By JOHN SEEWER, Associated Press Writer

TOLEDO, Ohio - Pest experts and tree researchers have developed a plan to fight off a tree-killing beetle marching into Ohio and toward the rest of the Midwest.

Whether it works will depend on how early they can detect the pest's whereabouts and how much money they can get from the federal government.

"There are people who are highly skeptical," said Dan Herms, an entomologist with the Ohio Agricultural Research and Development Center. "But the cost of doing nothing would be in the billions of dollars."

The emerald ash borer already has killed 10 million to 15 million trees in the Detroit area and the rest of Michigan.
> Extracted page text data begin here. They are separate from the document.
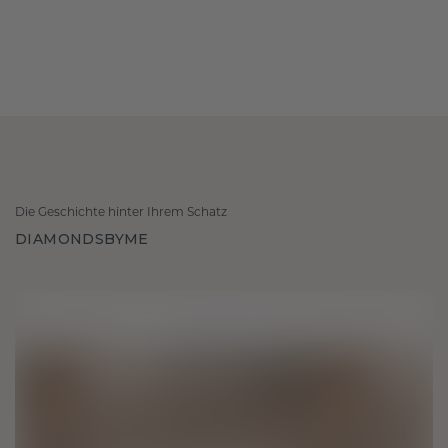
Die Geschichte hinter Ihrem Schatz
DIAMONDSBYME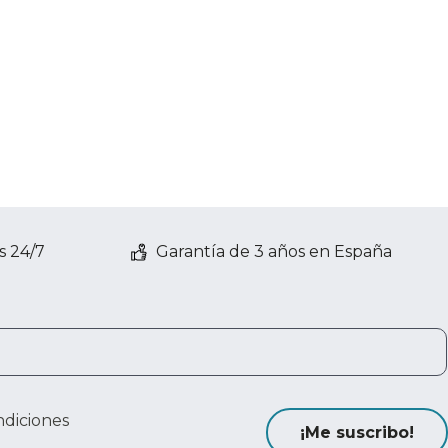
s 24/7
Garantía de 3 años en España
ndiciones
¡Me suscribo!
It's also been found in Ohio and Indiana.

Researchers are worried that the beetle no larger than a paperclip could spread into other states and destroy billions of ash trees that line city streets or are harvested to make cabinets and baseball bats.
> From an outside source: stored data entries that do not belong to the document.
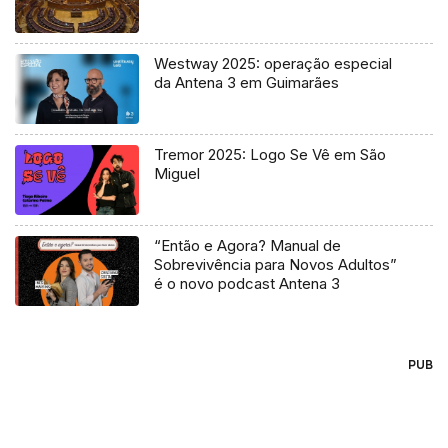
Westway 2025: operação especial
da Antena 3 em Guimarães
Tremor 2025: Logo Se Vê em São
Miguel
“Então e Agora? Manual de
Sobrevivência para Novos Adultos”
é o novo podcast Antena 3
PUB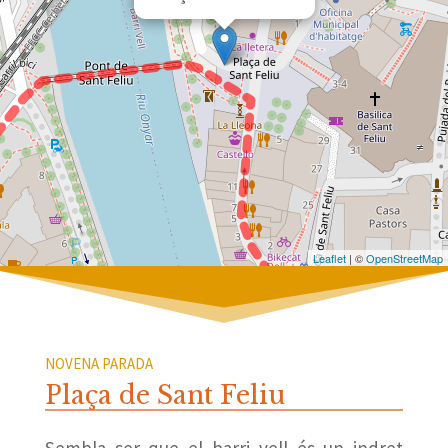
Leaflet
| ©
OpenStreetMap
NOVENA PARADA
Plaça de Sant Feliu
To slow down and eventually stop its expansion, the battle against the ash borer this year will be centered in Toledo and its suburbs, where new infestations have been discovered in recent months.
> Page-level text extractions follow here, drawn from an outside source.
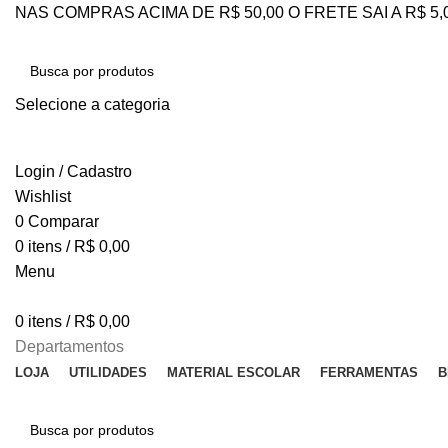
NAS COMPRAS ACIMA DE R$ 50,00 O FRETE SAI A R$ 5
Selecione a categoria
PESQUISAR
Login / Cadastro
Wishlist
0
Comparar
0
itens
/
R$
0,00
Menu
0
itens
/
R$
0,00
Departamentos
LOJA
UTILIDADES
MATERIAL ESCOLAR
FERRAMENTAS
B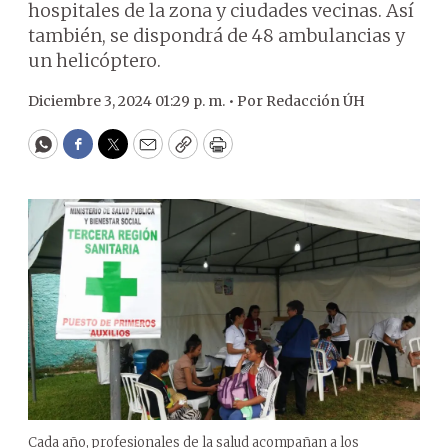
hospitales de la zona y ciudades vecinas. Así
también, se dispondrá de 48 ambulancias y
un helicóptero.
Diciembre 3, 2024 01:29 p. m. •
Por
Redacción ÚH
WhatsApp
Facebook
Twitter
Email
Copy
Print
Cada año, profesionales de la salud acompañan a los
Crews will set hundreds of "trap trees" in the area to find the leading edge of the infestation and then cut down ash trees in the immediate area so that the ash borer can't spread any farther.

"With this intensive monitoring these cuts can be made quickly enough that it will stop infestations," Herms said. "The emphasis is to take the battle to the insect."

Trap trees, created by peeling back the bark on ash trees and then coating them with a sticky substance that catches insects, already have been effective in determining the beetle's movement in Michigan.

But the trap trees aren't able to detect a small population of beetles, said Therese Poland, a researcher with the U.S. Forest Service.

"It's the best tool we have right now, but it's still only picking up beetles where there's a large population," she said.

Still, the trap trees are more effective than randomly looking at healthy trees.

The latest approach on trying to stop the beetle came from recommendations made by a national panel of scientists that advises government agencies.

Initially, some had talked about cutting down ash trees in a 6-mile wide path stretching from western Lake Erie through northwest Ohio to the Michigan border.

But the amount of time and money it would have taken to create the firewall would have been too much, Herms said. Plus, they found few landowners willing to voluntarily cut down their ash trees.

It will be crucial to make sure the beetle does not move into the expansive wildlife refuges near Toledo and along Lake Erie's western shore. The worry is that it would spread rapidly down the shore and toward Cleveland.

"If it breaks out into northwest Ohio, it's going to be very difficult to stop," Herms said.

In addition to closely monitoring the beetle's spread, crews are cutting down thousands of trees in a park and state forest near Toledo as a preventive measure to slow the insect.

And in Bowling Green, city workers are cutting down ash trees and replacing them with other species.

Scientists suspect the insect arrived in Michigan in cargo ships from Asia, possibly as early as the 1980s.

Ohio has asked the U.S. Department of Agriculture (news - web sites) for $11.6 million for this year's efforts. About two-thirds would be spent on cutting and removing trees, said Melissa Brewer, a spokeswoman for Ohio's agriculture department.

There won't be enough money, though, for all.

Because the focus will be on stopping the beetle in Ohio, some efforts in Michigan will fall to a low priority, said Deb McCullough, a professor in the department of entomology and department of forestry at Michigan State University.

"It's real frustrating. It's just that the federal budget has a lot of problems," she said. "If we had the money, I'm pretty sure we could get a hold of this thing and contain it in a few years."

She said several test sites have shown that the ash borer moves about a half-mile each year, which means there is still time to corral it.

"It doesn't mean we've written it off," she said. "It just means we can't do it as aggressively as we'd like to."